We used 100 and 0% methylated human DNA (EpiTect Control DNA Set, QIAGEN Inc. CA) as positive and negative controls, respectively, for the amplification and methylation determination. No-template controls were included for each amplicon to monitor PCR specificity.

Bisulfite sequencing

We cloned the EpiTYPER PCR products into pGEM-T Easy vectors (Promega, WI).
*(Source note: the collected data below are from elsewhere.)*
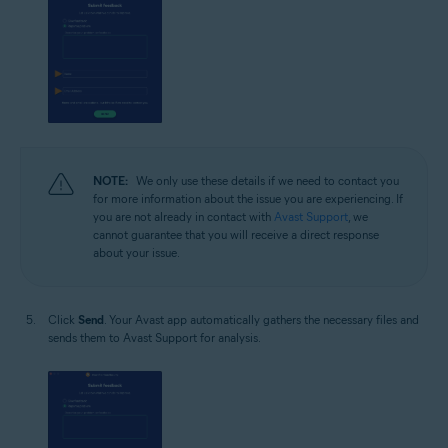
NOTE:
We only use these details if we need to contact you
for more information about the issue you are experiencing. If
you are not already in contact with
Avast Support
, we
cannot guarantee that you will receive a direct response
about your issue.
Click
Send
. Your Avast app automatically gathers the necessary files and
sends them to Avast Support for analysis.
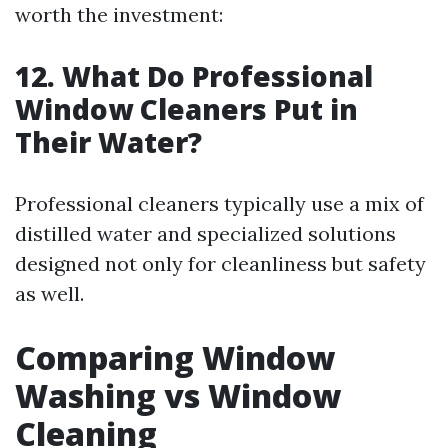
worth the investment:
12. What Do Professional
Window Cleaners Put in
Their Water?
Professional cleaners typically use a mix of
distilled water and specialized solutions
designed not only for cleanliness but safety
as well.
Comparing Window
Washing vs Window
Cleaning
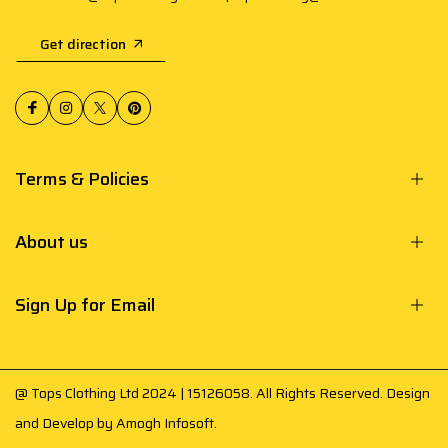
Get direction
Terms & Policies
About us
Sign Up for Email
@ Tops Clothing Ltd 2024 | 15126058. All Rights Reserved. Design
and Develop by
Amogh Infosoft
.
For each sample, Sanger sequencing was performed on 10 random individual clones using the 3730 automatic sequencer (Applied Biosystems, CA). Sequencing results were analyzed using the QUMA online software suite (http://quma.cdb.riken.jp/).

Statistical analysis

For all statistical analysis in this study, the normal and CIN I samples were grouped into one category, so that all samples were classified as either CIN II/III or CIN I/normal. The relative methylation of each CpG unit in the dataset was analyzed as continuous variables. Nonparametric statistical analysis was performed with the two-tailed Mann-Whitney U test for unpaired comparisons (GraphPad Prism 5.01), with statistical significance set at P value <0.05.

Additionally, the significance of CpG unit was assessed using the MDA calculated by the feature selection algorithm of Random Forest [36] (https://code.google.com/p/randomforest-matlab). Two main parameters of Random Forest, ntree (the number of trees in the forest) and mtry (the number of variables randomly chosen at each split in a tree), were set to 5000 and 6, respectively.

We used SVM with a RBF kernel for the classifiers. The SVM parameters (penalty parameter C, kernel parameter γ) were optimized using grid-search method [50]. Besides SVM, we used 10-fold cross-validation combined with 200 times bootstrapping sampling in constructing and evaluating the classification model. Thus, the original samples were randomly partitioned into 10 equal-sized subsets, 9 of which were used as training data and the remaining set for validation testing. The process was repeated 10 times to ensure each subset was used exactly once as the testing set. The random partition and cross-validation repeat 200 times altogether. The classification performances were assessed using the sensitivity, the specificity, and the accuracy of the classification [61]. All computational experiments were carried out in the MATLAB (Version 8.1) programming environment.